CLINTON COUNTY — Having outdoor recreational opportunities at an appealing state park can be an economic driver.
That was the theme as Ohio Department of Natural Resources (ODNR) Director Jim Zehringer was recently joined at Cowan Lake State Park by Ohio House Speaker Cliff Rosenberger (R-Clarksville) to speak about improvements to several cabins and to the campgrounds.
Four cabins were refurbished with modern kitchens, living rooms and bathrooms, said Zehringer.
In addition, electric lines at the campgrounds were upgraded to accommodate higher amp service that’s needed by newer camper vehicles, he said. Also, playground equipment was added.
“Upgrading our electrical, upgrading our wastewater treatment, upgrading our campsites, our cabins — these were all things that you the users of our parks told us [to do],” Zehringer said to an audience of about 30 people.
Not only have the electrical requirements of camper vehicles changed over time, but infrastructure improvements are needed because “our state parks are getting old,” said the ODNR director.
Cowan Lake was dedicated as a state park in 1968 (a dam was completed across Cowan Creek in 1950). Mature woodlands complement the natural features of the 1,075-acre park.
Rosenberger, who grew up just a few miles from the lake, spoke of the “importance of natural resources in the state.”
“This is one of Clinton County’s and southern Ohio’s biggest economic development resources because quality of life is one of the most important things to attracting any business,” Rosenberger said.
The Ohio Travel Association’s executive director, Melinda Huntley, also spoke at the unveiling of the park’s improvements.
She said there is increased interest in outdoor recreation such as fishing, boating, birding, hiking and agri-tourism.

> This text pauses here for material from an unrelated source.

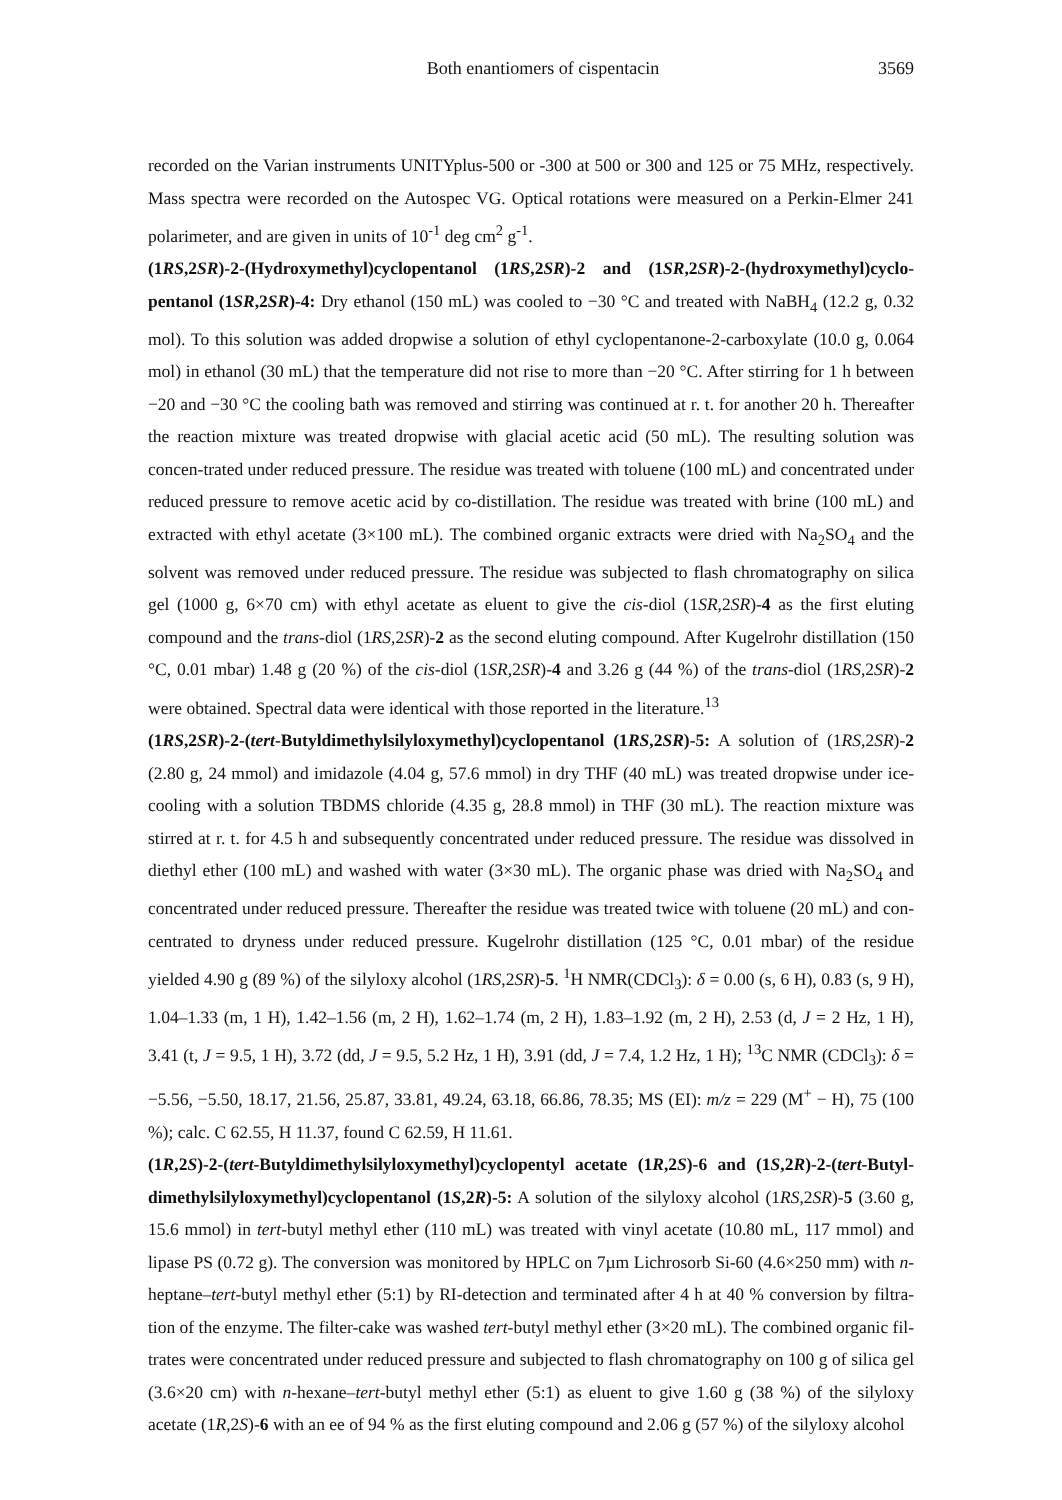Both enantiomers of cispentacin 3569
recorded on the Varian instruments UNITYplus-500 or -300 at 500 or 300 and 125 or 75 MHz, respectively. Mass spectra were recorded on the Autospec VG. Optical rotations were measured on a Perkin-Elmer 241 polarimeter, and are given in units of 10<sup>-1</sup> deg cm<sup>2</sup> g<sup>-1</sup>.
(1RS,2SR)-2-(Hydroxymethyl)cyclopentanol (1RS,2SR)-2 and (1SR,2SR)-2-(hydroxymethyl)cyclo-pentanol (1SR,2SR)-4: Dry ethanol (150 mL) was cooled to −30 °C and treated with NaBH<sub>4</sub> (12.2 g, 0.32 mol). To this solution was added dropwise a solution of ethyl cyclopentanone-2-carboxylate (10.0 g, 0.064 mol) in ethanol (30 mL) that the temperature did not rise to more than −20 °C. After stirring for 1 h between −20 and −30 °C the cooling bath was removed and stirring was continued at r. t. for another 20 h. Thereafter the reaction mixture was treated dropwise with glacial acetic acid (50 mL). The resulting solution was concen-trated under reduced pressure. The residue was treated with toluene (100 mL) and concentrated under reduced pressure to remove acetic acid by co-distillation. The residue was treated with brine (100 mL) and extracted with ethyl acetate (3×100 mL). The combined organic extracts were dried with Na<sub>2</sub>SO<sub>4</sub> and the solvent was removed under reduced pressure. The residue was subjected to flash chromatography on silica gel (1000 g, 6×70 cm) with ethyl acetate as eluent to give the cis-diol (1SR,2SR)-4 as the first eluting compound and the trans-diol (1RS,2SR)-2 as the second eluting compound. After Kugelrohr distillation (150 °C, 0.01 mbar) 1.48 g (20 %) of the cis-diol (1SR,2SR)-4 and 3.26 g (44 %) of the trans-diol (1RS,2SR)-2 were obtained. Spectral data were identical with those reported in the literature.<sup>13</sup>
(1RS,2SR)-2-(tert-Butyldimethylsilyloxymethyl)cyclopentanol (1RS,2SR)-5: A solution of (1RS,2SR)-2 (2.80 g, 24 mmol) and imidazole (4.04 g, 57.6 mmol) in dry THF (40 mL) was treated dropwise under ice-cooling with a solution TBDMS chloride (4.35 g, 28.8 mmol) in THF (30 mL). The reaction mixture was stirred at r. t. for 4.5 h and subsequently concentrated under reduced pressure. The residue was dissolved in diethyl ether (100 mL) and washed with water (3×30 mL). The organic phase was dried with Na<sub>2</sub>SO<sub>4</sub> and concentrated under reduced pressure. Thereafter the residue was treated twice with toluene (20 mL) and con-centrated to dryness under reduced pressure. Kugelrohr distillation (125 °C, 0.01 mbar) of the residue yielded 4.90 g (89 %) of the silyloxy alcohol (1RS,2SR)-5. <sup>1</sup>H NMR(CDCl<sub>3</sub>): δ = 0.00 (s, 6 H), 0.83 (s, 9 H), 1.04–1.33 (m, 1 H), 1.42–1.56 (m, 2 H), 1.62–1.74 (m, 2 H), 1.83–1.92 (m, 2 H), 2.53 (d, J = 2 Hz, 1 H), 3.41 (t, J = 9.5, 1 H), 3.72 (dd, J = 9.5, 5.2 Hz, 1 H), 3.91 (dd, J = 7.4, 1.2 Hz, 1 H); <sup>13</sup>C NMR (CDCl<sub>3</sub>): δ = −5.56, −5.50, 18.17, 21.56, 25.87, 33.81, 49.24, 63.18, 66.86, 78.35; MS (EI): m/z = 229 (M<sup>+</sup> − H), 75 (100 %); calc. C 62.55, H 11.37, found C 62.59, H 11.61.
(1R,2S)-2-(tert-Butyldimethylsilyloxymethyl)cyclopentyl acetate (1R,2S)-6 and (1S,2R)-2-(tert-Butyl-dimethylsilyloxymethyl)cyclopentanol (1S,2R)-5: A solution of the silyloxy alcohol (1RS,2SR)-5 (3.60 g, 15.6 mmol) in tert-butyl methyl ether (110 mL) was treated with vinyl acetate (10.80 mL, 117 mmol) and lipase PS (0.72 g). The conversion was monitored by HPLC on 7µm Lichrosorb Si-60 (4.6×250 mm) with n-heptane–tert-butyl methyl ether (5:1) by RI-detection and terminated after 4 h at 40 % conversion by filtra-tion of the enzyme. The filter-cake was washed tert-butyl methyl ether (3×20 mL). The combined organic fil-trates were concentrated under reduced pressure and subjected to flash chromatography on 100 g of silica gel (3.6×20 cm) with n-hexane–tert-butyl methyl ether (5:1) as eluent to give 1.60 g (38 %) of the silyloxy acetate (1R,2S)-6 with an ee of 94 % as the first eluting compound and 2.06 g (57 %) of the silyloxy alcohol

Huntley also said Clinton County, as a destination point for travelers, benefits from its proximity to large population centers, a reference to Cincinnati, Dayton and Columbus.

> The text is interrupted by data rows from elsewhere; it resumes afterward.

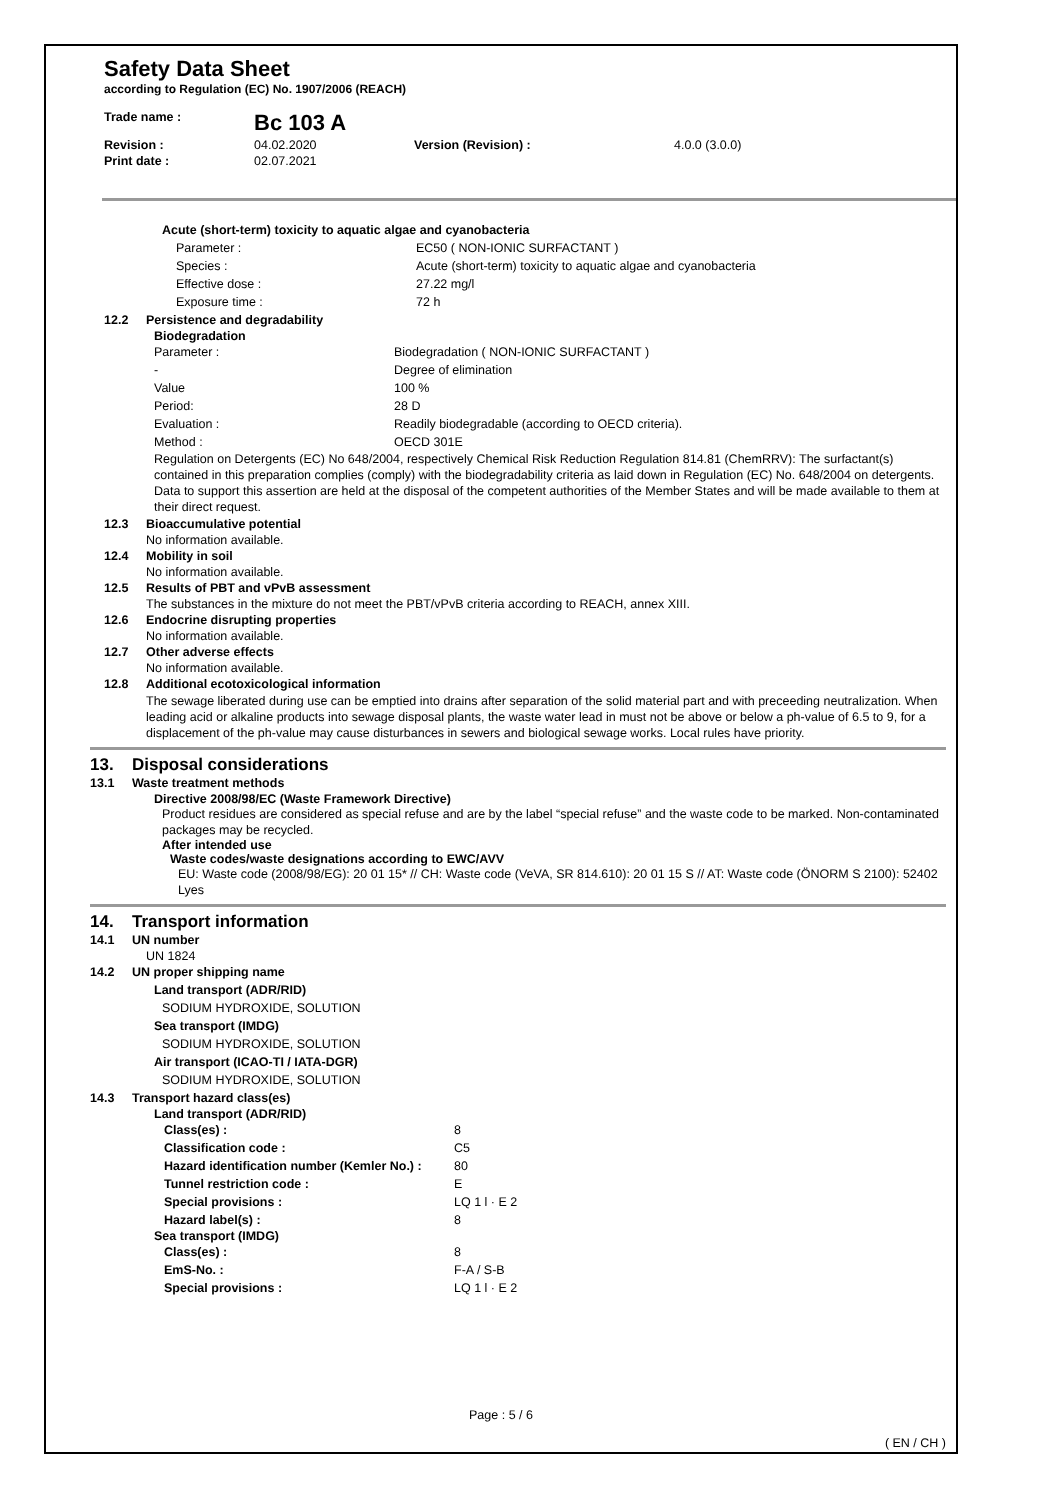Safety Data Sheet
according to Regulation (EC) No. 1907/2006 (REACH)
Trade name :
Bc 103 A
Revision :
04.02.2020
Version (Revision) :
4.0.0 (3.0.0)
Print date :
02.07.2021
Acute (short-term) toxicity to aquatic algae and cyanobacteria
Parameter :
EC50 ( NON-IONIC SURFACTANT )
Species :
Acute (short-term) toxicity to aquatic algae and cyanobacteria
Effective dose :
27.22 mg/l
Exposure time :
72 h
12.2 Persistence and degradability
Biodegradation
Parameter :
Biodegradation ( NON-IONIC SURFACTANT )
-
Degree of elimination
Value
100 %
Period:
28 D
Evaluation :
Readily biodegradable (according to OECD criteria).
Method :
OECD 301E
Regulation on Detergents (EC) No 648/2004, respectively Chemical Risk Reduction Regulation 814.81 (ChemRRV): The surfactant(s) contained in this preparation complies (comply) with the biodegradability criteria as laid down in Regulation (EC) No. 648/2004 on detergents. Data to support this assertion are held at the disposal of the competent authorities of the Member States and will be made available to them at their direct request.
12.3 Bioaccumulative potential
No information available.
12.4 Mobility in soil
No information available.
12.5 Results of PBT and vPvB assessment
The substances in the mixture do not meet the PBT/vPvB criteria according to REACH, annex XIII.
12.6 Endocrine disrupting properties
No information available.
12.7 Other adverse effects
No information available.
12.8 Additional ecotoxicological information
The sewage liberated during use can be emptied into drains after separation of the solid material part and with preceeding neutralization. When leading acid or alkaline products into sewage disposal plants, the waste water lead in must not be above or below a ph-value of 6.5 to 9, for a displacement of the ph-value may cause disturbances in sewers and biological sewage works. Local rules have priority.
13. Disposal considerations
13.1 Waste treatment methods
Directive 2008/98/EC (Waste Framework Directive)
Product residues are considered as special refuse and are by the label “special refuse” and the waste code to be marked. Non-contaminated packages may be recycled.
After intended use
Waste codes/waste designations according to EWC/AVV
EU: Waste code (2008/98/EG): 20 01 15* // CH: Waste code (VeVA, SR 814.610): 20 01 15 S // AT: Waste code (ÖNORM S 2100): 52402 Lyes
14. Transport information
14.1 UN number
UN 1824
14.2 UN proper shipping name
Land transport (ADR/RID)
SODIUM HYDROXIDE, SOLUTION
Sea transport (IMDG)
SODIUM HYDROXIDE, SOLUTION
Air transport (ICAO-TI / IATA-DGR)
SODIUM HYDROXIDE, SOLUTION
14.3 Transport hazard class(es)
Land transport (ADR/RID)
Class(es) :
8
Classification code :
C5
Hazard identification number (Kemler No.) :
80
Tunnel restriction code :
E
Special provisions :
LQ 1 l · E 2
Hazard label(s) :
8
Sea transport (IMDG)
Class(es) :
8
EmS-No. :
F-A / S-B
Special provisions :
LQ 1 l · E 2
Page : 5 / 6
( EN / CH )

She said the Clinton County Convention & Visitors Bureau is “a really effective visitors bureau” that is known statewide for understanding how to bring in people who enjoy outdoor recreation.
The improvements made to the cabins are “an economic driver,” Huntley said. According to her, that’s because most people who enjoy outdoor recreation prefer to have comfortable lodging at night that includes a shower, air conditioning and a nice bed rather than to “rough it.”